# TEXTAUSZUG

═══

Wie erklären Sie sich denn die starke Kritik an Ihrem Führungsstil?

Wer übt denn da Kritik? Das sind doch nur Markus Bocksberger, Armin Jabs und Kerstin Engel - die kandidieren alle gegen mich. Von denen möchte ich aber auch wirklich erst einmal hören, woran sie ihre Kritik festmachen.

Was schätzen Sie?

Ich frage mich wirklich: Sitzen die jeden Tag bei meinen Mitarbeitern im Zimmer und schauen, was die so machen? Woher nehmen sie ihre Erkenntnisse? Ich kann nur sagen: Meine Ansprechpartner sind meine Kollegen. Die wissen, dass man bei offener Tür jederzeit zu mir reinkommen kann. Ich fordere konstruktive Kritik auch immer wieder ein. Die Mitarbeiter können mir jederzeit offen sagen, wenn wir etwas anders machen sollen.

Irritationen hat es aber schon gegeben, als der Personalrat im Juli 2018 geschlossen zurückgetreten ist.

Das stimmt so nicht. Ein Personalrat braucht eine Mindeststärke. Und diese Mindeststärke ist unterschritten worden. Dadurch existierte das Personalratsgremium nicht mehr. Gleichwohl haben wir im Rathaus immer noch eine lebendige Personalvertretung. Es gab in diesem Rathaus keine einzige Stunde ohne Personalvertretung.

Es gibt eine Mitarbeiter-Umfrage. Drei von Ihren Gegenkandidaten fordern nun die Offenlegung der Ergebnisse. Wird das passieren?

Diese Umfrage ist schon zwei Jahre alt. Hintergrund war ein betriebliches Gesundheitsmanagement. Mitarbeiterbefragungen sind aber eine interne Angelegenheit. Das kann man nicht einfach so in die Öffentlichkeit tragen, aber es wird geprüft.

Sie haben vor etwa vier Jahren die Verwaltung neu strukturiert. Was hat das gebracht?

Sehr viel. Zwei Jahre lang habe ich mir alle Verwaltungsabläufe angeschaut - was in dieser Stadt gut läuft, was nicht so gut läuft. 2016 haben wir dann umorganisiert. Wir haben zum Beispiel ein Familienbüro gegründet, das ist im Rathaus unten im Erdgeschoss angesiedelt. Dazu ein Büro für Energie und Umwelt, das gab es davor auch nicht. Und auch sonst sind jetzt alle Aufgaben denjenigen Abteilungen zugeordnet, wo sie am besten hinpassen, für den Friedhof zum Beispiel ist jetzt das Ordnungsamt zuständig. Seit dieser Umstrukturierung sind vier Jahre vergangen. Heute redet keiner mehr darüber, das ist ein gutes Zeichen.

Ist diese Umorganisation Ihre größte Errungenschaft in den vergangenen sechs Jahren? Oder was würden Sie als größten Erfolg bezeichnen?

Ich freue mich, dass wir jetzt "Hannis Eismärchen" haben, da sieht man, wie man Leute zusammenbringen kann. Wir haben ein neues Schwimmbad geplant. Darauf können wir sehr stolz sein. Es gibt Kommunen, die schließen ihr Schwimmbad, wir bauen eines. Wir sind auf dem Weg, eine neue Musikschule zu bauen, wir haben eine Stadthalle für zehn Millionen Euro auf den Weg gebracht. Wir haben ein Museum gebaut, viele Wohnungen auf den Weg gebracht. In den sechs Jahren ist in allen Bereichen viel passiert.

═══

# ERFASSTE ANGABEN
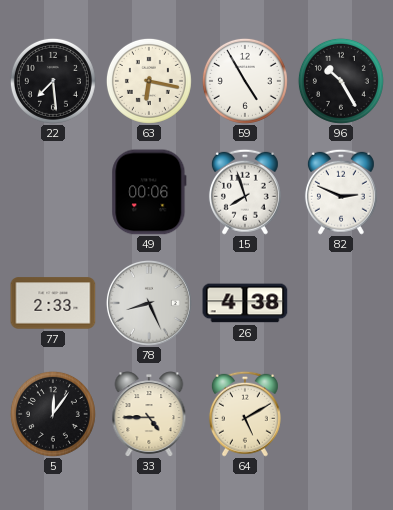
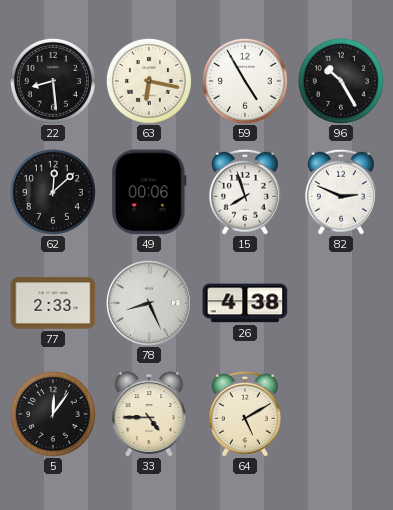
22: 7:29 -> 8:29
62: none -> 12:08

═══

# ZU ERLEDIGEN
• 1. Wofür ist laut dem Textauszug seit der Umstrukturierung das Ordnungsamt zuständig?
• 2. Stimmen die folgenden Aussagen mit dem Textauszug überein? Antworten Sie jeweils mit Ja oder Nein und zitieren Sie die entscheidenden Worte. (a) Die Mitarbeiter-Umfrage ist zwei Jahre alt. (b) Die Verwaltung wurde 2018 umorganisiert. (c) Das Familienbüro befindet sich im Obergeschoss des Rathauses.
• 3. Geben Sie aus dem Textauszug die Stelle von „Wer übt denn“ bis einschließlich „sie ihre Kritik festmachen.“ wortgetreu wieder.

# ANTWORTEN JE AUFGABE
• 1. Für den Friedhof.

• 2.
(a) Ja: „Diese Umfrage ist schon zwei Jahre alt.“
(b) Nein: „2016 haben wir dann umorganisiert.“
(c) Nein: „das ist im Rathaus unten im Erdgeschoss angesiedelt“

• 3.
Wer übt denn da Kritik? Das sind doch nur Markus Bocksberger, Armin Jabs und Kerstin Engel - die kandidieren alle gegen mich. Von denen möchte ich aber auch wirklich erst einmal hören, woran sie ihre Kritik festmachen.